TASK DESCRIPTION ::
Filter the entries below, keeping every line that has the word "Left".

DATA: Begin

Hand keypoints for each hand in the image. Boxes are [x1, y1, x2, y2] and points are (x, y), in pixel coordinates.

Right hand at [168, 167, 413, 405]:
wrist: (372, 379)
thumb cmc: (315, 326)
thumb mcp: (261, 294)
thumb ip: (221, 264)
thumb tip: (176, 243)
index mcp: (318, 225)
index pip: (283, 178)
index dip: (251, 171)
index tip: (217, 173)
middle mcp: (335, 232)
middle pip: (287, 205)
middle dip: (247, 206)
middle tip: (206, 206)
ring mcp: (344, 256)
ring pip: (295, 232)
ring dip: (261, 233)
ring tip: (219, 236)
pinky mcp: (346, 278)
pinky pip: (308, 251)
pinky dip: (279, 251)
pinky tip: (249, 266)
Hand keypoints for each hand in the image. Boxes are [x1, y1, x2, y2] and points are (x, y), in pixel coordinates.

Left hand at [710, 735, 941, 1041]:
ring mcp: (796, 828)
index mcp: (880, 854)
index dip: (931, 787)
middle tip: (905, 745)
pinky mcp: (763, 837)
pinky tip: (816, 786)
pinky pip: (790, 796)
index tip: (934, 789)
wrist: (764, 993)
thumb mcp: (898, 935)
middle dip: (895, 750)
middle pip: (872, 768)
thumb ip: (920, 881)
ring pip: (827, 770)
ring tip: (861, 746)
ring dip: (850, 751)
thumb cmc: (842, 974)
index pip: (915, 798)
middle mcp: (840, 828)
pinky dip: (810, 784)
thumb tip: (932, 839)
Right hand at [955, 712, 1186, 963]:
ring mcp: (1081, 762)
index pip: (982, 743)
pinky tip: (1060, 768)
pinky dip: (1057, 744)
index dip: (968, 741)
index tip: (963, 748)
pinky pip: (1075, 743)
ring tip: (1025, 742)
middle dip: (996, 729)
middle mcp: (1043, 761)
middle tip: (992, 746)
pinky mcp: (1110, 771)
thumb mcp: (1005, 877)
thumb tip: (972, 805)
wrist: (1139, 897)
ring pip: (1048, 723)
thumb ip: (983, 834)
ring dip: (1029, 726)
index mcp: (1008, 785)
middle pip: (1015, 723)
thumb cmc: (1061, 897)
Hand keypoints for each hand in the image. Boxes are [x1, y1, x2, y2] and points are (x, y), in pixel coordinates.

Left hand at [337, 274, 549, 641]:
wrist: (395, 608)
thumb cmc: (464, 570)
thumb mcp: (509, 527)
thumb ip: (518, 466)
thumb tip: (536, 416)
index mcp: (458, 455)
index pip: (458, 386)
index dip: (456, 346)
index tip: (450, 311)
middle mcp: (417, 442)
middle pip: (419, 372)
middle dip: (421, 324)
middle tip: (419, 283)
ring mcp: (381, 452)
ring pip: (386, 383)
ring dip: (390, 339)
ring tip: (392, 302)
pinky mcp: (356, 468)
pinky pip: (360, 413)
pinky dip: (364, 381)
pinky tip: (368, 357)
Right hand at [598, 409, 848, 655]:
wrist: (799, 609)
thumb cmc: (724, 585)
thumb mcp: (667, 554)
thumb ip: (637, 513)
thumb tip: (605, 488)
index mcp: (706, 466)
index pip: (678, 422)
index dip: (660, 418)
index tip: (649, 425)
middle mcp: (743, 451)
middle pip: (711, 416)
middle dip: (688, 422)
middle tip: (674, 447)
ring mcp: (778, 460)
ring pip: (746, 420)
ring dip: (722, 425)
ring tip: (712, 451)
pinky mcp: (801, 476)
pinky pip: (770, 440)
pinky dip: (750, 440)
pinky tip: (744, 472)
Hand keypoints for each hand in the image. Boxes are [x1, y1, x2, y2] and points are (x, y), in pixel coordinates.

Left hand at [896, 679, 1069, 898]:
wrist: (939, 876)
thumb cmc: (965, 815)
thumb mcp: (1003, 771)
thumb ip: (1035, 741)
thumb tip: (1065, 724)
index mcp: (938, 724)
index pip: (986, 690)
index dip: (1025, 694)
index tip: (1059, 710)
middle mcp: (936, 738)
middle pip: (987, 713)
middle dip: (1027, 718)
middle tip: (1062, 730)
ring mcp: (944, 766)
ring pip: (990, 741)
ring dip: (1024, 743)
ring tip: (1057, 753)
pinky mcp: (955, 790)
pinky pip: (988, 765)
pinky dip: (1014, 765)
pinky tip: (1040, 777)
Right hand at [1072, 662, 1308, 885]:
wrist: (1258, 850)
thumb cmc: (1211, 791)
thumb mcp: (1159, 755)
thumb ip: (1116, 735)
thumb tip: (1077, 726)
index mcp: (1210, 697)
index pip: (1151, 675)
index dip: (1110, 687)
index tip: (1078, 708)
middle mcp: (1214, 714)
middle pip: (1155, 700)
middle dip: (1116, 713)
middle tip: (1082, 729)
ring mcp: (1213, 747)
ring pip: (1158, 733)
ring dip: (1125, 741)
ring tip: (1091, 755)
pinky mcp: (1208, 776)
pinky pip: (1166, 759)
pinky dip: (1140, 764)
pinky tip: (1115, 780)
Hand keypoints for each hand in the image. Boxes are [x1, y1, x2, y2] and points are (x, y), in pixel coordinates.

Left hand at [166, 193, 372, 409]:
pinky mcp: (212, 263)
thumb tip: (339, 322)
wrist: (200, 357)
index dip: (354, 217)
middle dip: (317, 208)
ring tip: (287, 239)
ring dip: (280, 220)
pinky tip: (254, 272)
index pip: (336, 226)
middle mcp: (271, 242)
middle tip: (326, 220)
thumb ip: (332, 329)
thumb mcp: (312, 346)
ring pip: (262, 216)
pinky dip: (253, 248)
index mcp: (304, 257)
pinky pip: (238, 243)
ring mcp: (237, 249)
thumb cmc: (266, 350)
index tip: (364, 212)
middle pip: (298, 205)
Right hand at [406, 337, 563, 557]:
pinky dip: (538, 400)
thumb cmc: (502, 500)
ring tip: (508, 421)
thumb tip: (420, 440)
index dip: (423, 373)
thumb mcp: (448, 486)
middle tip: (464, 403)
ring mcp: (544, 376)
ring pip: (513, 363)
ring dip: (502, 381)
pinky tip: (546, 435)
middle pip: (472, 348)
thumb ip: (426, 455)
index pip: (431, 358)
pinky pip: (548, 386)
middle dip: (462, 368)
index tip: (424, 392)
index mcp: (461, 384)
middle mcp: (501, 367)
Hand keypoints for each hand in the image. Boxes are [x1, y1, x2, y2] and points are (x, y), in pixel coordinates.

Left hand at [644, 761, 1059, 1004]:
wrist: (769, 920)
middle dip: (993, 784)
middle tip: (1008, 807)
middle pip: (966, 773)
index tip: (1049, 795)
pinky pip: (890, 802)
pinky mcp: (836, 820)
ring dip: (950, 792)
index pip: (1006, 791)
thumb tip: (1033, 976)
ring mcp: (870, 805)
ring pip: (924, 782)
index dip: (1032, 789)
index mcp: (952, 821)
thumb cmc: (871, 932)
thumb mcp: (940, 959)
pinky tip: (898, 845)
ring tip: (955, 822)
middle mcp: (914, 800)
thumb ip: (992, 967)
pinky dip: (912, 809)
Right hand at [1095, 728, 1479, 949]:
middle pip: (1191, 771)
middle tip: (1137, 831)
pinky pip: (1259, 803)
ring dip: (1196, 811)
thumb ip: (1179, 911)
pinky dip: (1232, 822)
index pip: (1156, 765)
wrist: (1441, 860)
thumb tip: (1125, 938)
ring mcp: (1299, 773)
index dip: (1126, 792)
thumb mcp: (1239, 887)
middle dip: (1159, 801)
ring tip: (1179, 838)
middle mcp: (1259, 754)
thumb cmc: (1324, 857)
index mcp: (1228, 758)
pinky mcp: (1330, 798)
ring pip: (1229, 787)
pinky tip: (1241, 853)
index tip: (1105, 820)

DATA: End

OUTPUT BELOW ::
Left hand at [710, 735, 941, 1041]:
Left hand at [337, 274, 549, 641]:
Left hand at [896, 679, 1069, 898]:
Left hand at [166, 193, 372, 409]:
Left hand at [644, 761, 1059, 1004]:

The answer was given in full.